**What to work on:**
Copy out every line below without alteration.

### Information shown

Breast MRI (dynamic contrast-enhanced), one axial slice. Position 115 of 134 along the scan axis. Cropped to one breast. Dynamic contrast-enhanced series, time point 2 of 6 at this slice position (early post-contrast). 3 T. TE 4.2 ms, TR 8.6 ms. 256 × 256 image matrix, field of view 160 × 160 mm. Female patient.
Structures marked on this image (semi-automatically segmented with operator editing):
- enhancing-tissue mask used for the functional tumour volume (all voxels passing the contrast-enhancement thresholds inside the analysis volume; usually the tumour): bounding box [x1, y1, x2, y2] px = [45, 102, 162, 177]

######

**Result of the exercise:**
Breast MRI (dynamic contrast-enhanced), one axial slice. Position 115 of 134 along the scan axis. Cropped to one breast. Dynamic contrast-enhanced series, time point 2 of 6 at this slice position (early post-contrast). 3 T. TE 4.2 ms, TR 8.6 ms. 256 × 256 image matrix, field of view 160 × 160 mm. Female patient.
Structures marked on this image (semi-automatically segmented with operator editing):
- enhancing-tissue mask used for the functional tumour volume (all voxels passing the contrast-enhancement thresholds inside the analysis volume; usually the tumour): bounding box [x1, y1, x2, y2] px = [45, 102, 162, 177]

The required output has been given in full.